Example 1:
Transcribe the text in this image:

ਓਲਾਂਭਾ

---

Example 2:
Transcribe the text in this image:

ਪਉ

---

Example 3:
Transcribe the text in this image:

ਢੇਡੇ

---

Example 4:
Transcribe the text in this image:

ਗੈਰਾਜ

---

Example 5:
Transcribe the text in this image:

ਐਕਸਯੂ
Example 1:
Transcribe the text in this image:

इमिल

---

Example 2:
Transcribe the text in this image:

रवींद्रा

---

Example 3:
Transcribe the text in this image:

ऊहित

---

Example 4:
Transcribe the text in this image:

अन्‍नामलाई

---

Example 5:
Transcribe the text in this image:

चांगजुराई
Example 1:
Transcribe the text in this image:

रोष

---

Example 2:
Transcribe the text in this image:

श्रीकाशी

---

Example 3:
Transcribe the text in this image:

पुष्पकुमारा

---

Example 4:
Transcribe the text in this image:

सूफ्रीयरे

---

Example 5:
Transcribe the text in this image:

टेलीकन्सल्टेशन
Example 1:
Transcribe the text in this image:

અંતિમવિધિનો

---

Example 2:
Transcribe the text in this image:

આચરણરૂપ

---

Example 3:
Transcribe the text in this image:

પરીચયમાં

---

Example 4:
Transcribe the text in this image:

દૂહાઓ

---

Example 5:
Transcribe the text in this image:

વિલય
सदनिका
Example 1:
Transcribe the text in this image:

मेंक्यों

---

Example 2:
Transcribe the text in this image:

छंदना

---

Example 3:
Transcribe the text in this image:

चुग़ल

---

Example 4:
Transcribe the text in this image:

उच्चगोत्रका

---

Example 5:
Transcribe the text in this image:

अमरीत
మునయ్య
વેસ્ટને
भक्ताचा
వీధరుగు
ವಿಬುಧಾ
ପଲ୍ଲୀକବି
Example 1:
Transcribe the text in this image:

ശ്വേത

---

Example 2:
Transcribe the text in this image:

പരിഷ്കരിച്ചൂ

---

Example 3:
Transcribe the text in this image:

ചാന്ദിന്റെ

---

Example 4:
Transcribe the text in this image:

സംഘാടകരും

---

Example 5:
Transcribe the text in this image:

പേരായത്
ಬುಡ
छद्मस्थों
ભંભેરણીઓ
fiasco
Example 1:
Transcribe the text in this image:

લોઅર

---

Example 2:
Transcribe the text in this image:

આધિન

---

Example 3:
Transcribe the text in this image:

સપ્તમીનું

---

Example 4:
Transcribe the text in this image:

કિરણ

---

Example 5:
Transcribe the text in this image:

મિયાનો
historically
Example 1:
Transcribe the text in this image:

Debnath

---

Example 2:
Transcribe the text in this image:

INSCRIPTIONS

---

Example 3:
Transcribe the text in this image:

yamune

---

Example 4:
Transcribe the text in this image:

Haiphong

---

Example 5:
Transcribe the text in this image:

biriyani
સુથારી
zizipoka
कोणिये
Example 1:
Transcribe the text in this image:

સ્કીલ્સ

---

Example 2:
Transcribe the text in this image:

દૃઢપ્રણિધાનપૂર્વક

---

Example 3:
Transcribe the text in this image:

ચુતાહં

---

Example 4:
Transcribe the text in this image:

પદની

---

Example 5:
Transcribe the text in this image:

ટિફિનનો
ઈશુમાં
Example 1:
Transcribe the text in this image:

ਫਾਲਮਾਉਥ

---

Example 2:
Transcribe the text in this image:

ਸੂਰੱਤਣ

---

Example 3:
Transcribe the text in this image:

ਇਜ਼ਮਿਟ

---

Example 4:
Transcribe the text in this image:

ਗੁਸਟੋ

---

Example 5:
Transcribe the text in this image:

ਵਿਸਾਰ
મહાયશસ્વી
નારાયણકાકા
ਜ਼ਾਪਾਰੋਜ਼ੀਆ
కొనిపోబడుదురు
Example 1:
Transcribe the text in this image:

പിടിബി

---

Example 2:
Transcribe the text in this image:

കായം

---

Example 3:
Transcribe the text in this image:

____

Task goal
Put every line of the rows above into one numbered list, leaving out the blank lines.

The response
1. Example 1:
2. Transcribe the text in this image:
3. ਓਲਾਂਭਾ
4. ---
5. Example 2:
6. Transcribe the text in this image:
7. ਪਉ
8. ---
9. Example 3:
10. Transcribe the text in this image:
11. ਢੇਡੇ
12. ---
13. Example 4:
14. Transcribe the text in this image:
15. ਗੈਰਾਜ
16. ---
17. Example 5:
18. Transcribe the text in this image:
19. ਐਕਸਯੂ
20. Example 1:
21. Transcribe the text in this image:
22. इमिल
23. ---
24. Example 2:
25. Transcribe the text in this image:
26. रवींद्रा
27. ---
28. Example 3:
29. Transcribe the text in this image:
30. ऊहित
31. ---
32. Example 4:
33. Transcribe the text in this image:
34. अन्‍नामलाई
35. ---
36. Example 5:
37. Transcribe the text in this image:
38. चांगजुराई
39. Example 1:
40. Transcribe the text in this image:
41. रोष
42. ---
43. Example 2:
44. Transcribe the text in this image:
45. श्रीकाशी
46. ---
47. Example 3:
48. Transcribe the text in this image:
49. पुष्पकुमारा
50. ---
51. Example 4:
52. Transcribe the text in this image:
53. सूफ्रीयरे
54. ---
55. Example 5:
56. Transcribe the text in this image:
57. टेलीकन्सल्टेशन
58. Example 1:
59. Transcribe the text in this image:
60. અંતિમવિધિનો
61. ---
62. Example 2:
63. Transcribe the text in this image:
64. આચરણરૂપ
65. ---
66. Example 3:
67. Transcribe the text in this image:
68. પરીચયમાં
69. ---
70. Example 4:
71. Transcribe the text in this image:
72. દૂહાઓ
73. ---
74. Example 5:
75. Transcribe the text in this image:
76. વિલય
77. सदनिका
78. Example 1:
79. Transcribe the text in this image:
80. मेंक्यों
81. ---
82. Example 2:
83. Transcribe the text in this image:
84. छंदना
85. ---
86. Example 3:
87. Transcribe the text in this image:
88. चुग़ल
89. ---
90. Example 4:
91. Transcribe the text in this image:
92. उच्चगोत्रका
93. ---
94. Example 5:
95. Transcribe the text in this image:
96. अमरीत
97. మునయ్య
98. વેસ્ટને
99. भक्ताचा
100. వీధరుగు
101. ವಿಬುಧಾ
102. ପଲ୍ଲୀକବି
103. Example 1:
104. Transcribe the text in this image:
105. ശ്വേത
106. ---
107. Example 2:
108. Transcribe the text in this image:
109. പരിഷ്കരിച്ചൂ
110. ---
111. Example 3:
112. Transcribe the text in this image:
113. ചാന്ദിന്റെ
114. ---
115. Example 4:
116. Transcribe the text in this image:
117. സംഘാടകരും
118. ---
119. Example 5:
120. Transcribe the text in this image:
121. പേരായത്
122. ಬುಡ
123. छद्मस्थों
124. ભંભેરણીઓ
125. fiasco
126. Example 1:
127. Transcribe the text in this image:
128. લોઅર
129. ---
130. Example 2:
131. Transcribe the text in this image:
132. આધિન
133. ---
134. Example 3:
135. Transcribe the text in this image:
136. સપ્તમીનું
137. ---
138. Example 4:
139. Transcribe the text in this image:
140. કિરણ
141. ---
142. Example 5:
143. Transcribe the text in this image:
144. મિયાનો
145. historically
146. Example 1:
147. Transcribe the text in this image:
148. Debnath
149. ---
150. Example 2:
151. Transcribe the text in this image:
152. INSCRIPTIONS
153. ---
154. Example 3:
155. Transcribe the text in this image:
156. yamune
157. ---
158. Example 4:
159. Transcribe the text in this image:
160. Haiphong
161. ---
162. Example 5:
163. Transcribe the text in this image:
164. biriyani
165. સુથારી
166. zizipoka
167. कोणिये
168. Example 1:
169. Transcribe the text in this image:
170. સ્કીલ્સ
171. ---
172. Example 2:
173. Transcribe the text in this image:
174. દૃઢપ્રણિધાનપૂર્વક
175. ---
176. Example 3:
177. Transcribe the text in this image:
178. ચુતાહં
179. ---
180. Example 4:
181. Transcribe the text in this image:
182. પદની
183. ---
184. Example 5:
185. Transcribe the text in this image:
186. ટિફિનનો
187. ઈશુમાં
188. Example 1:
189. Transcribe the text in this image:
190. ਫਾਲਮਾਉਥ
191. ---
192. Example 2:
193. Transcribe the text in this image:
194. ਸੂਰੱਤਣ
195. ---
196. Example 3:
197. Transcribe the text in this image:
198. ਇਜ਼ਮਿਟ
199. ---
200. Example 4:
201. Transcribe the text in this image:
202. ਗੁਸਟੋ
203. ---
204. Example 5:
205. Transcribe the text in this image:
206. ਵਿਸਾਰ
207. મહાયશસ્વી
208. નારાયણકાકા
209. ਜ਼ਾਪਾਰੋਜ਼ੀਆ
210. కొనిపోబడుదురు
211. Example 1:
212. Transcribe the text in this image:
213. പിടിബി
214. ---
215. Example 2:
216. Transcribe the text in this image:
217. കായം
218. ---
219. Example 3:
220. Transcribe the text in this image:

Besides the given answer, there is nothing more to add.